Write down, unchanged, the entries from the first line through the line holding "ИТ аккредитация". Include no other line.

Segment Open

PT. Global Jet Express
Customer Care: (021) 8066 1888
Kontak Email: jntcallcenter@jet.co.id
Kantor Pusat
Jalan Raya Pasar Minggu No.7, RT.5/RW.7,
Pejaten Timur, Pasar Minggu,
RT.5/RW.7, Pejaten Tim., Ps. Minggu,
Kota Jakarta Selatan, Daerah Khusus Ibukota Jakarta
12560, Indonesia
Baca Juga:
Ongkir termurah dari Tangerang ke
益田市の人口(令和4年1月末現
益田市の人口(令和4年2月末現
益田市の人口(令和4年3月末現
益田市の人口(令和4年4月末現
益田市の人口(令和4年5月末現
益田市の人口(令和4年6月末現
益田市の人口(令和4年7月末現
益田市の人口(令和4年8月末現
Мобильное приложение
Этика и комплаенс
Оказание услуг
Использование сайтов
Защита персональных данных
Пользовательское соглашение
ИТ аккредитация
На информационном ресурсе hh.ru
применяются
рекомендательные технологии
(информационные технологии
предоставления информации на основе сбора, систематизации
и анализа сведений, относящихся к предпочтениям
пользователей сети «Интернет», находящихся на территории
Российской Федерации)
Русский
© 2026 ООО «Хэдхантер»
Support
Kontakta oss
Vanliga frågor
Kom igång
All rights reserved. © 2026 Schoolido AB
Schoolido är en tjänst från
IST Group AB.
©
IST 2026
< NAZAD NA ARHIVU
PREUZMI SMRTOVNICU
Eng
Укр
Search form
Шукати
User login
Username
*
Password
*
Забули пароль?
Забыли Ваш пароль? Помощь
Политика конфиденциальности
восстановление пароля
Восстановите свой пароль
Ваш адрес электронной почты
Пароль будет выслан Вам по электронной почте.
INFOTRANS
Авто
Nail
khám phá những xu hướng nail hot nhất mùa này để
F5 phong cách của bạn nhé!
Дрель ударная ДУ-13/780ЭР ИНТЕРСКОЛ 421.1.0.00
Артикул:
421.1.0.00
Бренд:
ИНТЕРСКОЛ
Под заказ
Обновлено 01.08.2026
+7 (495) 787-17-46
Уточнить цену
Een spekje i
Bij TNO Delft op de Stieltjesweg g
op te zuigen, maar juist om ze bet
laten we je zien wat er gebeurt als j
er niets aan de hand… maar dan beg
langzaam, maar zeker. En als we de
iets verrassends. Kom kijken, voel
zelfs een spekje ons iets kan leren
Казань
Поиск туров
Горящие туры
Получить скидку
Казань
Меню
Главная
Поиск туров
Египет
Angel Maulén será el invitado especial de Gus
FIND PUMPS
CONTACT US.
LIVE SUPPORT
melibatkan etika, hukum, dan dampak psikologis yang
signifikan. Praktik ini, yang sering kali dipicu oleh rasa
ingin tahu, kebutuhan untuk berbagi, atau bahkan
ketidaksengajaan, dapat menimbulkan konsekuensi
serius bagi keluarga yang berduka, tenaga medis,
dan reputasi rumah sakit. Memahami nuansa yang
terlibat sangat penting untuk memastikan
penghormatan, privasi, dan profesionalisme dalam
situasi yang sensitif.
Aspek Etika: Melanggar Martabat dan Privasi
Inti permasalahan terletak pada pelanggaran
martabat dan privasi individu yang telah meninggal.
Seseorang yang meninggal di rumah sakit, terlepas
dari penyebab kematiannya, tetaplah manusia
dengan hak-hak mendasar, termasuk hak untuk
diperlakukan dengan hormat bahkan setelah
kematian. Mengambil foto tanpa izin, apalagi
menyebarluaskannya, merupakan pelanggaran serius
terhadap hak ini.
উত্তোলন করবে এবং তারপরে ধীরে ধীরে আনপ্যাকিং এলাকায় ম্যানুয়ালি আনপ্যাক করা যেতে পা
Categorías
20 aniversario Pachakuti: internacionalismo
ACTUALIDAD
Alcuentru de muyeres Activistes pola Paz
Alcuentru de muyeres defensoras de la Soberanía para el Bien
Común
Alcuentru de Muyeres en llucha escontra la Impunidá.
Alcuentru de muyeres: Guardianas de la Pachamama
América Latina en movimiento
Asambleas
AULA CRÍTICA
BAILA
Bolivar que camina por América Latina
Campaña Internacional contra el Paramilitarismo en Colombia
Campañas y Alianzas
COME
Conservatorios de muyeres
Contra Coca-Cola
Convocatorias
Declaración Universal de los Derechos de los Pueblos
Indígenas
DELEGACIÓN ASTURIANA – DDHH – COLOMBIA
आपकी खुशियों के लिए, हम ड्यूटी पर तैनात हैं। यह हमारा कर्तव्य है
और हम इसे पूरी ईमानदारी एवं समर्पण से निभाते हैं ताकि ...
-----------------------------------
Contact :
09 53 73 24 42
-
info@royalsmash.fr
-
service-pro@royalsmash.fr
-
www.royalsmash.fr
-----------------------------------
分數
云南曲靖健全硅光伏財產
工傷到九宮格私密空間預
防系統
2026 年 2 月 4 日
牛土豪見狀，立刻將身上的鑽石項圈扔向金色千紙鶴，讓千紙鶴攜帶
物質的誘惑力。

Segment Closed

• [Exercise result]:
PT. Global Jet Express
Customer Care: (021) 8066 1888
Kontak Email: jntcallcenter@jet.co.id
Kantor Pusat
Jalan Raya Pasar Minggu No.7, RT.5/RW.7,
Pejaten Timur, Pasar Minggu,
RT.5/RW.7, Pejaten Tim., Ps. Minggu,
Kota Jakarta Selatan, Daerah Khusus Ibukota Jakarta
12560, Indonesia
Baca Juga:
Ongkir termurah dari Tangerang ke
益田市の人口(令和4年1月末現
益田市の人口(令和4年2月末現
益田市の人口(令和4年3月末現
益田市の人口(令和4年4月末現
益田市の人口(令和4年5月末現
益田市の人口(令和4年6月末現
益田市の人口(令和4年7月末現
益田市の人口(令和4年8月末現
Мобильное приложение
Этика и комплаенс
Оказание услуг
Использование сайтов
Защита персональных данных
Пользовательское соглашение
ИТ аккредитация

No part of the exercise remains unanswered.